▸ TASK TO CARRY OUT
Your answer should be a single number: how many lines of the material below contain "стандарты".

== RECORDS SUPPLIED

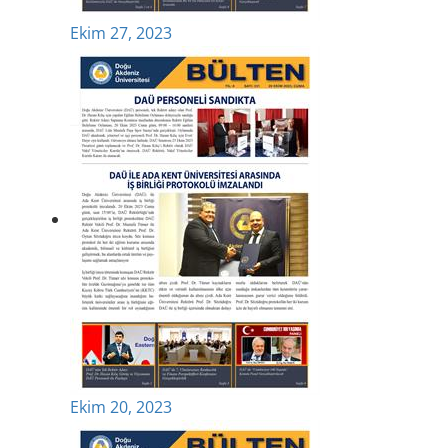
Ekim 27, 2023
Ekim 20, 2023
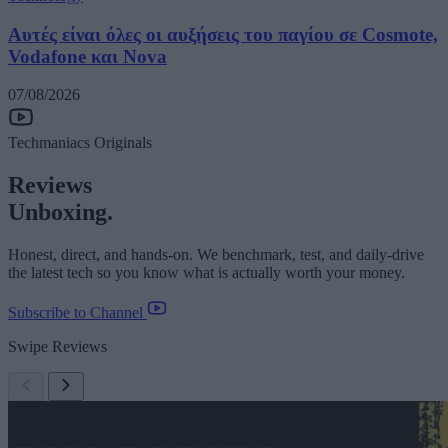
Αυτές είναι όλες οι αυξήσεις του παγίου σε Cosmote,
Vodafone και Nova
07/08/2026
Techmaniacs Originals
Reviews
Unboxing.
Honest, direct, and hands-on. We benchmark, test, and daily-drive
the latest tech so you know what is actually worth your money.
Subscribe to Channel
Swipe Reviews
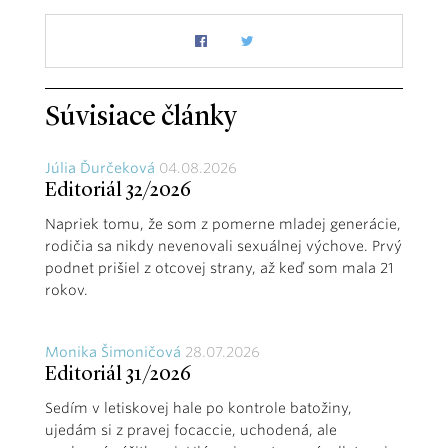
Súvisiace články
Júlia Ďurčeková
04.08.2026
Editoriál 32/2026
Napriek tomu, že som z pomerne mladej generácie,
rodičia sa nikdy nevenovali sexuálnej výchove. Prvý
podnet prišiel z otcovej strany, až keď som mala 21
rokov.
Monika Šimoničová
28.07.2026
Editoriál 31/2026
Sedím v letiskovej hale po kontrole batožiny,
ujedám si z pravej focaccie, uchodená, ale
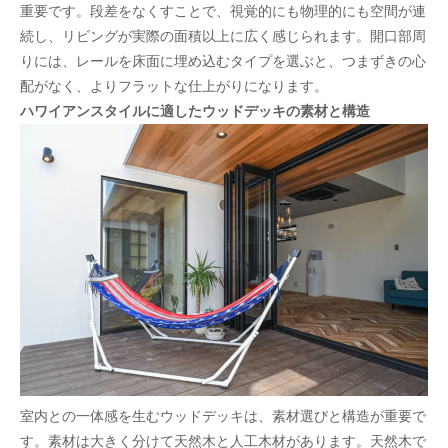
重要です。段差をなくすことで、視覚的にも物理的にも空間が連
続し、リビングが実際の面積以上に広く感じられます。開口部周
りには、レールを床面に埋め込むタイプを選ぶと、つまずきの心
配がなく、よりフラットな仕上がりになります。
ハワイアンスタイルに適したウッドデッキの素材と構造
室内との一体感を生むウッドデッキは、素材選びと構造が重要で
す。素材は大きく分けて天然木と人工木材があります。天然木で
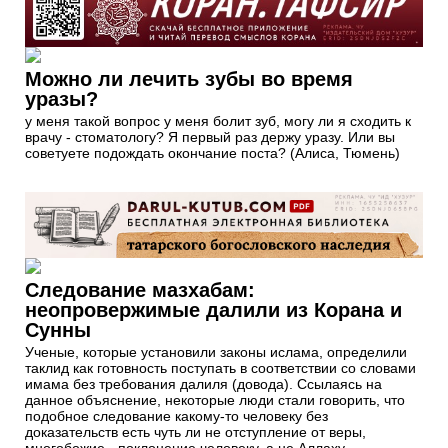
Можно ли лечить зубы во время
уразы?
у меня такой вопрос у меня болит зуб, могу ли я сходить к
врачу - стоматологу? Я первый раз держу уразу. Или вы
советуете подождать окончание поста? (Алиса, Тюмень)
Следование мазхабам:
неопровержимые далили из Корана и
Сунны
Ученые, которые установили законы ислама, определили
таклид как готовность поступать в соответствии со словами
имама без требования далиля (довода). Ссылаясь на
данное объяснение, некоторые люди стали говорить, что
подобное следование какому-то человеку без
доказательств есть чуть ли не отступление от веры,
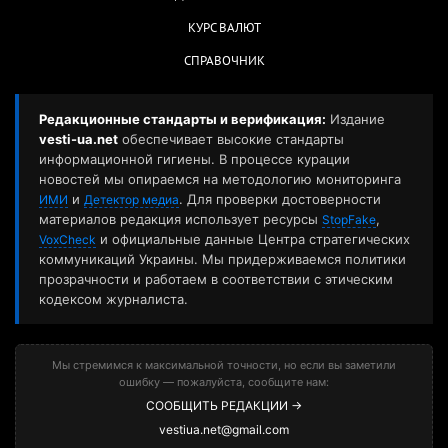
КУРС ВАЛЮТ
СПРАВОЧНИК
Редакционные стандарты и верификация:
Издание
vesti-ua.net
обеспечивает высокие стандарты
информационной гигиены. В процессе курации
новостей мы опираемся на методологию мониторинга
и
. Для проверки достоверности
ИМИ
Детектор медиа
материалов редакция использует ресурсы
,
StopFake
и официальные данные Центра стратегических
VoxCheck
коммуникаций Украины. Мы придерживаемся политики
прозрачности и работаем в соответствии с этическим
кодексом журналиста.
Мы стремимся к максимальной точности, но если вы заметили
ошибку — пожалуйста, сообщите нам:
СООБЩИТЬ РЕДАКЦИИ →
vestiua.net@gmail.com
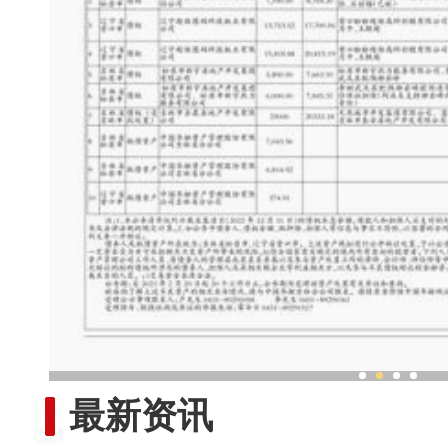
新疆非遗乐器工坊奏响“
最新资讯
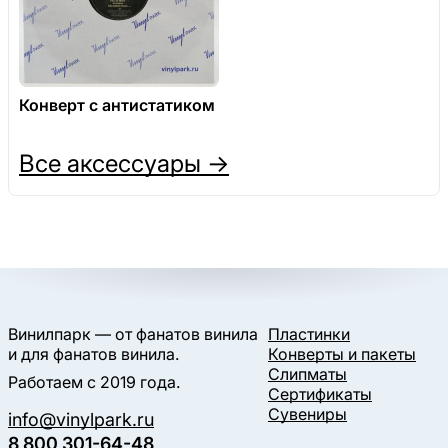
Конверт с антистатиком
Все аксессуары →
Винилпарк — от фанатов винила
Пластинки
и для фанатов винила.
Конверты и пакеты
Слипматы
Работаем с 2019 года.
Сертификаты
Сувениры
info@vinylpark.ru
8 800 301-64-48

====
== RECORDS SUPPLIED

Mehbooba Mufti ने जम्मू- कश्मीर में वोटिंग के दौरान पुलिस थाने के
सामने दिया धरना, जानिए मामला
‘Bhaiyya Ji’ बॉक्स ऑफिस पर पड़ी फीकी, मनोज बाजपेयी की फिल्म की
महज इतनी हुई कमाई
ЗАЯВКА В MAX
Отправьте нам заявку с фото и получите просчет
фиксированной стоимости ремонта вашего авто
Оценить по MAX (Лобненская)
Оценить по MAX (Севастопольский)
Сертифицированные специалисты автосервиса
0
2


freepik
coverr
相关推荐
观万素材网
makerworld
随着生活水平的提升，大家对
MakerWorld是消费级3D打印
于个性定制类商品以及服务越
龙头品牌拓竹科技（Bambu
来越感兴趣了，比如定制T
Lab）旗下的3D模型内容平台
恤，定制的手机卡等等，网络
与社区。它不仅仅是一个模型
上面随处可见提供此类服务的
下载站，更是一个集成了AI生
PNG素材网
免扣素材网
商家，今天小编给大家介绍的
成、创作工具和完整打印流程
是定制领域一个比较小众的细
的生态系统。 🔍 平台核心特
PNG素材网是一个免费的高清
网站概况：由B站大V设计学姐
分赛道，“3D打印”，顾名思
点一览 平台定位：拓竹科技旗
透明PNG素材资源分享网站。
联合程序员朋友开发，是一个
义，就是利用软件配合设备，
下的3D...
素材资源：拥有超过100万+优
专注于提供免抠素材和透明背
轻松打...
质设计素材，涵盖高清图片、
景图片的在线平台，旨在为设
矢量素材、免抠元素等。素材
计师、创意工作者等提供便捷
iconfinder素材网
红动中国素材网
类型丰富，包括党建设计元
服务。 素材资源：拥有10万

====
== RECORDS SUPPLIED

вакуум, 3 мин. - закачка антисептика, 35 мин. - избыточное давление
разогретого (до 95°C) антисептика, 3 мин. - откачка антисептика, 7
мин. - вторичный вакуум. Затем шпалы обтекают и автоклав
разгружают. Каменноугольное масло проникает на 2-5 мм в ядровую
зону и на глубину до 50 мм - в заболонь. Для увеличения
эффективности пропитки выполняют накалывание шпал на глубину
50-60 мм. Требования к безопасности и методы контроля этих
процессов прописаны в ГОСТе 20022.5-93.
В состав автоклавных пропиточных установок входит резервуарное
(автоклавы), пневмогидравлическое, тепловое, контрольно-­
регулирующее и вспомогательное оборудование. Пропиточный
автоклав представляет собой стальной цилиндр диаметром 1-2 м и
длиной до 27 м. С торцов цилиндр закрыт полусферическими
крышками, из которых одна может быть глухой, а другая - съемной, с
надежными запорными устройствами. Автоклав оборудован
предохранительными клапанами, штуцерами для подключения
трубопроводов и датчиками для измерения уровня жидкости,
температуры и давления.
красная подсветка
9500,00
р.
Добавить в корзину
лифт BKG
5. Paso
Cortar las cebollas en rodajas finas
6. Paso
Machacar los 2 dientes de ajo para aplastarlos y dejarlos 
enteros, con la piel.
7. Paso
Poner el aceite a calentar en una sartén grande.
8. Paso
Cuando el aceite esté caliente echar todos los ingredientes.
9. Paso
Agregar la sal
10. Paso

====

▸ WORKED SOLUTION
2